> _Instructions to follow_
Can you copy every line of the records below, character for character, with nothing added or left out?

*** Opening Stored data ***

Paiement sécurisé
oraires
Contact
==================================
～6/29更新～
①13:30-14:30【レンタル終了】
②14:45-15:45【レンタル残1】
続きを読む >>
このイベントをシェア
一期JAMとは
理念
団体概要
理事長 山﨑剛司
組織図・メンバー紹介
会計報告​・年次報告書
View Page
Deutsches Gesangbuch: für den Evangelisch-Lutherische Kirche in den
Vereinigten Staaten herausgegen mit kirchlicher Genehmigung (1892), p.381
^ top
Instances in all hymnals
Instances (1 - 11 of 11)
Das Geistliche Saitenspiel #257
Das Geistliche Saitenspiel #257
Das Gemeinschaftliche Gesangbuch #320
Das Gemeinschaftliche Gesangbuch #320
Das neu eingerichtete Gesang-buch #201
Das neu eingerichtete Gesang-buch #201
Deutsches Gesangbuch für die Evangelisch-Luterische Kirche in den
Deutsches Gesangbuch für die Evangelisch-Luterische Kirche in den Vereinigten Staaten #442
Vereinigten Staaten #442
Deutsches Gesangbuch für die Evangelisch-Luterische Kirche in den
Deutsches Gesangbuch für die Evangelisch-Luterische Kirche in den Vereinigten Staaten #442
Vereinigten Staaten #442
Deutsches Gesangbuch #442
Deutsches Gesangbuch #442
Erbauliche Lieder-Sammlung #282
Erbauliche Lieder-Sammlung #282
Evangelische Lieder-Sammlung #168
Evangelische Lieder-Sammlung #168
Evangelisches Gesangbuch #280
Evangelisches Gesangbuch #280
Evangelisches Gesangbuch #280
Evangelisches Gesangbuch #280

*** Closing Stored data ***

> _Solution for this task_
Paiement sécurisé
oraires
Contact
==================================
～6/29更新～
①13:30-14:30【レンタル終了】
②14:45-15:45【レンタル残1】
続きを読む >>
このイベントをシェア
一期JAMとは
理念
団体概要
理事長 山﨑剛司
組織図・メンバー紹介
会計報告​・年次報告書
View Page
Deutsches Gesangbuch: für den Evangelisch-Lutherische Kirche in den
Vereinigten Staaten herausgegen mit kirchlicher Genehmigung (1892), p.381
^ top
Instances in all hymnals
Instances (1 - 11 of 11)
Das Geistliche Saitenspiel #257
Das Geistliche Saitenspiel #257
Das Gemeinschaftliche Gesangbuch #320
Das Gemeinschaftliche Gesangbuch #320
Das neu eingerichtete Gesang-buch #201
Das neu eingerichtete Gesang-buch #201
Deutsches Gesangbuch für die Evangelisch-Luterische Kirche in den
Deutsches Gesangbuch für die Evangelisch-Luterische Kirche in den Vereinigten Staaten #442
Vereinigten Staaten #442
Deutsches Gesangbuch für die Evangelisch-Luterische Kirche in den
Deutsches Gesangbuch für die Evangelisch-Luterische Kirche in den Vereinigten Staaten #442
Vereinigten Staaten #442
Deutsches Gesangbuch #442
Deutsches Gesangbuch #442
Erbauliche Lieder-Sammlung #282
Erbauliche Lieder-Sammlung #282
Evangelische Lieder-Sammlung #168
Evangelische Lieder-Sammlung #168
Evangelisches Gesangbuch #280
Evangelisches Gesangbuch #280
Evangelisches Gesangbuch #280
Evangelisches Gesangbuch #280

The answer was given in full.